Насте понадобилось всего пару мгновений, чтобы проснуться окончательно и понять, что реальность страшнее самого страшного кошмара. Усадьба горела, по ее комнатам и коридорам с тем самым гулким воем полз огонь. Из-под запертой двери спальни просачивался дым, клубился, поднимался все выше и выше, вырывал из горла кашель. Можно было убежать, выпрыгнуть в окно. У Насти еще были и время, и возможности, но как же она могла оставить родителей!

Их спальня была рядом, всего в семи шагах по коридору. И если они все еще спят, она их разбудит. А уже потом окно…

Семь шагов по задымленному коридору показались Насте семью верстами. Хотелось бежать, но не вперед, а назад, к спасительному воздуху. Но она шла, почти теряя остатки сил и сознания, и наконец, толкнув дверь в родительскую спальню, закричала.

Не было больше спальни. Ее сожрало ревущее пламя. Спальню и… Настиных родителей. До нее оно бы тоже добралось, опалило, обглодало до костей, но не успело. Над головой что-то затрещало, и затылку стало очень больно, а потом мир погрузился во тьму, осветить которую не удалось даже пожарищу…
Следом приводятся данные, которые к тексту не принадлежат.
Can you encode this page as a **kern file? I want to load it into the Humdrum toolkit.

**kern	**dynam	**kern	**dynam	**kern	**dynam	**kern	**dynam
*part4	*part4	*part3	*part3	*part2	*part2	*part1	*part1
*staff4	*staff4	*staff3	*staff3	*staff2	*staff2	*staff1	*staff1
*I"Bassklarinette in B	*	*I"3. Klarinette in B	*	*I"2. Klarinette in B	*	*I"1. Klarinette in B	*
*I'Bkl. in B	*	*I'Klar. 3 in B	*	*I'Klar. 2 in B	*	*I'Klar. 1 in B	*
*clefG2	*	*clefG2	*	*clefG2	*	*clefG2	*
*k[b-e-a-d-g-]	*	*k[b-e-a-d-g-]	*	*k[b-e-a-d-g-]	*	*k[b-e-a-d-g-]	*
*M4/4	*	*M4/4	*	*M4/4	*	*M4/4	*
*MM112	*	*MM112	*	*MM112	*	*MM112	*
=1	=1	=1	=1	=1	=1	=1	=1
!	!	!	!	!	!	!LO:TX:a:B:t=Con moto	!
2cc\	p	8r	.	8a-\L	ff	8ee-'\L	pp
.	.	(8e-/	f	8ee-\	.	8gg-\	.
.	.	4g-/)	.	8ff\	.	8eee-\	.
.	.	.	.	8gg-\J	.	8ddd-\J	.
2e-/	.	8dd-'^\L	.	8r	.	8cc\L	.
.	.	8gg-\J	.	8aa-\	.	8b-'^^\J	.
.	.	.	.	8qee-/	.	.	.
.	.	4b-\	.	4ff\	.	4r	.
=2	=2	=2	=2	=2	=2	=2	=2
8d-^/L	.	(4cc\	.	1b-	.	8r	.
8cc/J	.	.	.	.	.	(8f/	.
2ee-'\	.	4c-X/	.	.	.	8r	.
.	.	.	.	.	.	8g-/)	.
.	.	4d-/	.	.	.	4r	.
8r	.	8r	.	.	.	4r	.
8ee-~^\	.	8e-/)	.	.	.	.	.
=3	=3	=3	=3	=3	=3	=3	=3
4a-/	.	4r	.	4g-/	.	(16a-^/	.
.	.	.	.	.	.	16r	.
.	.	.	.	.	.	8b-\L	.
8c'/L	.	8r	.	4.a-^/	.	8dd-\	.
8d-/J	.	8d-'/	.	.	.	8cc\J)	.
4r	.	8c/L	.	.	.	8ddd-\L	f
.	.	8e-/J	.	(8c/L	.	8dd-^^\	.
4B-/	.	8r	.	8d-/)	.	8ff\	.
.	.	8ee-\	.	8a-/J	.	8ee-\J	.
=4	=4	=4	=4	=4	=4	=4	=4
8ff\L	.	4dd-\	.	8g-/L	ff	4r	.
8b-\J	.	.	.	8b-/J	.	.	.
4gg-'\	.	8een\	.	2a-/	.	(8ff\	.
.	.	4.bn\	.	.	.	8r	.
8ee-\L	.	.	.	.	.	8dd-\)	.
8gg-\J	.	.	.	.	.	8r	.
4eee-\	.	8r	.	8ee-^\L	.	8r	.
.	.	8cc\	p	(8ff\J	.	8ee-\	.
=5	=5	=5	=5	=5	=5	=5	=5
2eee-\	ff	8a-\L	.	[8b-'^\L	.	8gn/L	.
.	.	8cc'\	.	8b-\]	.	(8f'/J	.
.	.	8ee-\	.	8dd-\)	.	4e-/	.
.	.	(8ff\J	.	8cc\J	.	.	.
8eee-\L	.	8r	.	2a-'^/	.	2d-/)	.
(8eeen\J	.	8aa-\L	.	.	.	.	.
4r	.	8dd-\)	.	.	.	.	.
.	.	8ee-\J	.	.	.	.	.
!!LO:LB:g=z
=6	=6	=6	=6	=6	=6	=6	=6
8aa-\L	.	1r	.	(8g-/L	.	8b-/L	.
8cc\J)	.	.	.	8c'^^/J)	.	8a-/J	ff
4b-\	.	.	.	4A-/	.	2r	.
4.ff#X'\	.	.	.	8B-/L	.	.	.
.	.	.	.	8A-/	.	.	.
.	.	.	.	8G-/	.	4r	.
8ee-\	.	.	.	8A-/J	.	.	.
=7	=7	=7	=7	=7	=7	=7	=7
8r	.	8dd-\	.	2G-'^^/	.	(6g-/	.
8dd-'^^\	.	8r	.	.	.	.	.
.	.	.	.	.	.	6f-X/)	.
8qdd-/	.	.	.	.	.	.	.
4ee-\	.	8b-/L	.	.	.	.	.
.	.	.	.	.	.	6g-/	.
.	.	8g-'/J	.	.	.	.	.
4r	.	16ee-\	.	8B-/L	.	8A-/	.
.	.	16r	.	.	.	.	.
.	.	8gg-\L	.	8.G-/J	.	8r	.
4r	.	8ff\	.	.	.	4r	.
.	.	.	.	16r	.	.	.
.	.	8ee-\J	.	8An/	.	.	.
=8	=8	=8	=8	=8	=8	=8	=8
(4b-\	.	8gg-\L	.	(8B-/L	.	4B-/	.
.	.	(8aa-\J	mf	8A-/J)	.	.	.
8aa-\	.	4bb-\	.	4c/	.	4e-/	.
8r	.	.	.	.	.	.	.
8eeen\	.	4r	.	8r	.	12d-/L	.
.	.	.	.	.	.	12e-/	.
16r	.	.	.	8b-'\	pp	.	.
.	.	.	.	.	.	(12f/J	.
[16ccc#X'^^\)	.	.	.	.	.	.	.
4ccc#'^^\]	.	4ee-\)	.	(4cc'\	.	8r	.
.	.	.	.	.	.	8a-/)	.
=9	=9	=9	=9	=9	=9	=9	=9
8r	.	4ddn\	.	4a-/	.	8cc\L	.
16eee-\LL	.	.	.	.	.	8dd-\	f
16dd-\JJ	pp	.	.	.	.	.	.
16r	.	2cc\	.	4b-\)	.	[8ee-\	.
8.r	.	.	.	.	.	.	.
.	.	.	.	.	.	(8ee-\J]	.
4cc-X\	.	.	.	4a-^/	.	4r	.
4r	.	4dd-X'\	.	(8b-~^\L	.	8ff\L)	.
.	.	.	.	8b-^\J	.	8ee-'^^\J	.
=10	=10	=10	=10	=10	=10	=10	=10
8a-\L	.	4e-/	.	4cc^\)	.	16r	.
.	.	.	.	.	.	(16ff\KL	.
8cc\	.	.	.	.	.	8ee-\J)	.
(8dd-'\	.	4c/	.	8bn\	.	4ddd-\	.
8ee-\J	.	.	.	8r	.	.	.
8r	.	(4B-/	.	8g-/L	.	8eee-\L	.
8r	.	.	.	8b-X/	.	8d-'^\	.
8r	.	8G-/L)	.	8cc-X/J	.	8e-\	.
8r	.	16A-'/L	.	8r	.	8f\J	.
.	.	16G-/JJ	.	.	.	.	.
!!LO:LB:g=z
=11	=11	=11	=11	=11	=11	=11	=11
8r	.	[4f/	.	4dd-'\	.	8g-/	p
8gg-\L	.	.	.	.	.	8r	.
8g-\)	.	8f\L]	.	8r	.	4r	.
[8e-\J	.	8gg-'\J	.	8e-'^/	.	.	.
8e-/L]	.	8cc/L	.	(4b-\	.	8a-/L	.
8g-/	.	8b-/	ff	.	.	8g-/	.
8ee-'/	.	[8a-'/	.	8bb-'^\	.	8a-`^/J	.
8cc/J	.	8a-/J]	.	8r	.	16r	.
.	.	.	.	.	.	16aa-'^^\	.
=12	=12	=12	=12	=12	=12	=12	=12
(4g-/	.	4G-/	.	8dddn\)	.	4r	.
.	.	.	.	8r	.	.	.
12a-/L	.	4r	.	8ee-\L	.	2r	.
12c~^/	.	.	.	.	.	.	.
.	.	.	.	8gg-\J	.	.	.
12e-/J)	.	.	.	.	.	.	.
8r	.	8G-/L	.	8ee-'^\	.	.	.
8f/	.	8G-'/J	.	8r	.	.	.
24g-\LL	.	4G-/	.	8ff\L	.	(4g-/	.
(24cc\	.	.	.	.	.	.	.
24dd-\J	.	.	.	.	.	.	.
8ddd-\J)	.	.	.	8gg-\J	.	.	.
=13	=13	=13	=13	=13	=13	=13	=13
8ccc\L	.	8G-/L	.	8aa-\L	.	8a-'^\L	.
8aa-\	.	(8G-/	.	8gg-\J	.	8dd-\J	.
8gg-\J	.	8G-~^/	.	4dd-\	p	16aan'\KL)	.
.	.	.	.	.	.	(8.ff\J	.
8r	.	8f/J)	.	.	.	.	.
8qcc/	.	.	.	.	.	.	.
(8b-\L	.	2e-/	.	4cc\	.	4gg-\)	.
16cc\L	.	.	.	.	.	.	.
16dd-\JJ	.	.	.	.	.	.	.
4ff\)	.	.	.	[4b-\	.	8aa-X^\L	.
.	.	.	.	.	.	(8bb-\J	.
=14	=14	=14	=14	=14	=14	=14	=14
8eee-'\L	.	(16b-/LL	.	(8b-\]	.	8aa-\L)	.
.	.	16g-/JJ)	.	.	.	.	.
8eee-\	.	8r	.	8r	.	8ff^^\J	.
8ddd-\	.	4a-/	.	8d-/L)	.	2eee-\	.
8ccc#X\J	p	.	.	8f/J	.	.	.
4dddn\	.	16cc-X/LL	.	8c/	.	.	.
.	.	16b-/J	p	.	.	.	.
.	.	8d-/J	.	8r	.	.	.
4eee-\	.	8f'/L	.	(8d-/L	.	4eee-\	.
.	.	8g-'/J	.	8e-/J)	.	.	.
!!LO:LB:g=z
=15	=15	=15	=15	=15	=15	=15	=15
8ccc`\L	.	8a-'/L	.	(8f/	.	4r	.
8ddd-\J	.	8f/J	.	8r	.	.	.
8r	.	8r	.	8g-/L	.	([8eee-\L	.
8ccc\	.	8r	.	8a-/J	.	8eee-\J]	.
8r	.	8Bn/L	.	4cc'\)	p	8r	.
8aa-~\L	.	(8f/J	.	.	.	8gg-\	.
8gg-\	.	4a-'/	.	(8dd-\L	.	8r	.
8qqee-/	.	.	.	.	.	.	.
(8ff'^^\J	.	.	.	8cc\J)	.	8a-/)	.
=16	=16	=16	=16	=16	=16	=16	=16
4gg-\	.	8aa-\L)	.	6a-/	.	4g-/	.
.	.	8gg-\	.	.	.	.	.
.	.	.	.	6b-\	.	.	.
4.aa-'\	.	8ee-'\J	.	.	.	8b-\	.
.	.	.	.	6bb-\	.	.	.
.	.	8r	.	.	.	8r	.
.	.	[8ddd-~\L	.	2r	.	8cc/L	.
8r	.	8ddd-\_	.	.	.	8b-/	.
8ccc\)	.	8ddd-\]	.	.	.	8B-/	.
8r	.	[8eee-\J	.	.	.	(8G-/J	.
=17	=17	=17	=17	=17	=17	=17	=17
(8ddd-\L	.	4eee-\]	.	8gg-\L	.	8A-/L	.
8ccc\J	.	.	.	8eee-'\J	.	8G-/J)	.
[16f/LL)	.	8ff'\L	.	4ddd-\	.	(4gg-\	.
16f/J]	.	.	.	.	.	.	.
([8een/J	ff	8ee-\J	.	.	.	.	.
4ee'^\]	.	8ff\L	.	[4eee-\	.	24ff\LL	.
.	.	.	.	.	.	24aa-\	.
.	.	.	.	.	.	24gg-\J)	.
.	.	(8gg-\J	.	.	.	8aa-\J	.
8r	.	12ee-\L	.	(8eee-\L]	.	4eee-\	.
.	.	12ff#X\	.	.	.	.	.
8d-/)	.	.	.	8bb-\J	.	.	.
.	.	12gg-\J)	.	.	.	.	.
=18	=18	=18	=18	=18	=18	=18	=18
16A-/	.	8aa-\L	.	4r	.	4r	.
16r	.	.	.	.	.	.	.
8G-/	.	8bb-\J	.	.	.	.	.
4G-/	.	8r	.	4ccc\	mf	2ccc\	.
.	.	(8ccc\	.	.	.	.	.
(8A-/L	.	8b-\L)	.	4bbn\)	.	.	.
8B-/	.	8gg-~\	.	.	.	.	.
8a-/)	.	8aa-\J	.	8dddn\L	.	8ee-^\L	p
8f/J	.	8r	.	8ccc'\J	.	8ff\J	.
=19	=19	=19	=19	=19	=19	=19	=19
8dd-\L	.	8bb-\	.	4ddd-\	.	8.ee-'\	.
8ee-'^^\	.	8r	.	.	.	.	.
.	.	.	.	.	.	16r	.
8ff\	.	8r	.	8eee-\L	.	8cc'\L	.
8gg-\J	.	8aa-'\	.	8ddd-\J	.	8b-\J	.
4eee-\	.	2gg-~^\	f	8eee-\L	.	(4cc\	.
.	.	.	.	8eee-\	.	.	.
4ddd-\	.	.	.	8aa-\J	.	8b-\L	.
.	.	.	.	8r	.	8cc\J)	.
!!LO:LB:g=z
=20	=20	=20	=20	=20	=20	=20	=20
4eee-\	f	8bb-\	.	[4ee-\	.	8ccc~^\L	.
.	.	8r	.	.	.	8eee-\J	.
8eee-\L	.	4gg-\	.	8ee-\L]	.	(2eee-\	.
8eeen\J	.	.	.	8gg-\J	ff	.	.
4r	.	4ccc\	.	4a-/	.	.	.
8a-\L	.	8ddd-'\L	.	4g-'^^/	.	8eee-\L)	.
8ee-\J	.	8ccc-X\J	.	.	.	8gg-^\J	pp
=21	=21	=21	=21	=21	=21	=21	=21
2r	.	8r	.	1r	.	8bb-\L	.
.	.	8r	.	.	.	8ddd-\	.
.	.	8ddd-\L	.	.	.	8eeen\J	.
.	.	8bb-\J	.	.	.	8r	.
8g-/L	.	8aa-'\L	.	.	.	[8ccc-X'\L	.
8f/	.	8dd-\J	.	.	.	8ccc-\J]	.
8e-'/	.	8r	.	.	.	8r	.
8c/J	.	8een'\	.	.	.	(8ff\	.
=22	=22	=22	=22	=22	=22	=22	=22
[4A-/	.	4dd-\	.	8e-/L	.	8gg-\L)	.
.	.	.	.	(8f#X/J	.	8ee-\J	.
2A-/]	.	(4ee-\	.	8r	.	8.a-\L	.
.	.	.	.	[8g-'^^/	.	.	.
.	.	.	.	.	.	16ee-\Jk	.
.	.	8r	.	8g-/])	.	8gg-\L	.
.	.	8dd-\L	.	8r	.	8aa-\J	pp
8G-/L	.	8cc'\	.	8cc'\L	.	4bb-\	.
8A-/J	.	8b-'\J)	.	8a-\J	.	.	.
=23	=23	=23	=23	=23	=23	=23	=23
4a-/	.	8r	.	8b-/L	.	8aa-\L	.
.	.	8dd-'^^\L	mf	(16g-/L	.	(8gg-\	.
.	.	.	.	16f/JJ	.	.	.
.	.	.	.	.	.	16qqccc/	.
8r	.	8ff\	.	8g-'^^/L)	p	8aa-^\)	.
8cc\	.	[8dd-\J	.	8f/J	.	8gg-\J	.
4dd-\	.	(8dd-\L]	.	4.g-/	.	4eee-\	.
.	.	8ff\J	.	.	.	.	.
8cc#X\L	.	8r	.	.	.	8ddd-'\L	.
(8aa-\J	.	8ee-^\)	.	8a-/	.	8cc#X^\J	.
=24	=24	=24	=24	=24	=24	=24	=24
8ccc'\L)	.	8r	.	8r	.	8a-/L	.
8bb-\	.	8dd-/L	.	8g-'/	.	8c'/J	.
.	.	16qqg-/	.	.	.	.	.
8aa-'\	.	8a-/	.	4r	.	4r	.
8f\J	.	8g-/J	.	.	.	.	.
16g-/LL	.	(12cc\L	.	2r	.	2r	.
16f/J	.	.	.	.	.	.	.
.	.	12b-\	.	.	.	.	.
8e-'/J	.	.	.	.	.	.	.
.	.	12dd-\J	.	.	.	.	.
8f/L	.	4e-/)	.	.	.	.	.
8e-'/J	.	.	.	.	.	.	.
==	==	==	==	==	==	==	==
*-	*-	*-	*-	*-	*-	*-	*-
Уже многим позже, придя в сознание, Настя узнала, что на нее упала балка. Ее смерть была бы легкой, наверное, она бы вообще ничего не почувствовала, если бы Трофим позволил ей умереть, уйти вслед за родителями. Трофим не позволил, нашел в дыму и кромешной тьме, вынес из горящего дома, спас. Иногда в особо тяжелые минуты Насте хотелось, чтобы не спас, но Трофиму она об этом никогда не говорила.

…Она очнулась в полной темноте, вырвалась из огненного кошмара, прихватив с собой на волосах и коже горький запах гари. Очнулась и подумала, что ночь продолжается, а пережитое – это всего лишь дурной сон. Она попробовала встать, раздернуть шторы и позвать маму, но не получилось. К горлу подкатила тошнота, а невидимая комната вдруг завертелась вокруг Насти волчком. Или это кружение было у нее в голове?

В тот первый раз она ничего не поняла, почти сразу же провалилась в спасительное беспамятство. Второе пробуждение было не менее мучительным, потому что с ним вернулись воспоминания. А вот свет не вернулся…

Пожар начался с родительской спальни от крошечной искры, попавшей на трофейную медвежью шкуру. Родители умерли во сне, задохнулись от дыма. Почему чутко спавшая мама не проснулась, объяснить Насте не мог никто. Как и то, почему, за какие прегрешения одна-единственная огненная ночь сделала ее сиротой, вместе с родителями забрала способность видеть.

Врачи, а их было очень много, говорили что-то про травму мозга, про его удивительно тонкую организацию, пытались объяснить, почему Настя, имея совершенно здоровые глаза, больше не может видеть. Но они не давали ей надежды. Ни один из докторов, а среди них встречались и европейские светила, не обещал ей исцеления.

– Таких прецедентов в истории медицины на зафиксировано, – ответил самый честный из них. – Вам нужно учиться жить заново. Ваш организм молод и крепок, нет никаких препятствий к его нормальному функционированию.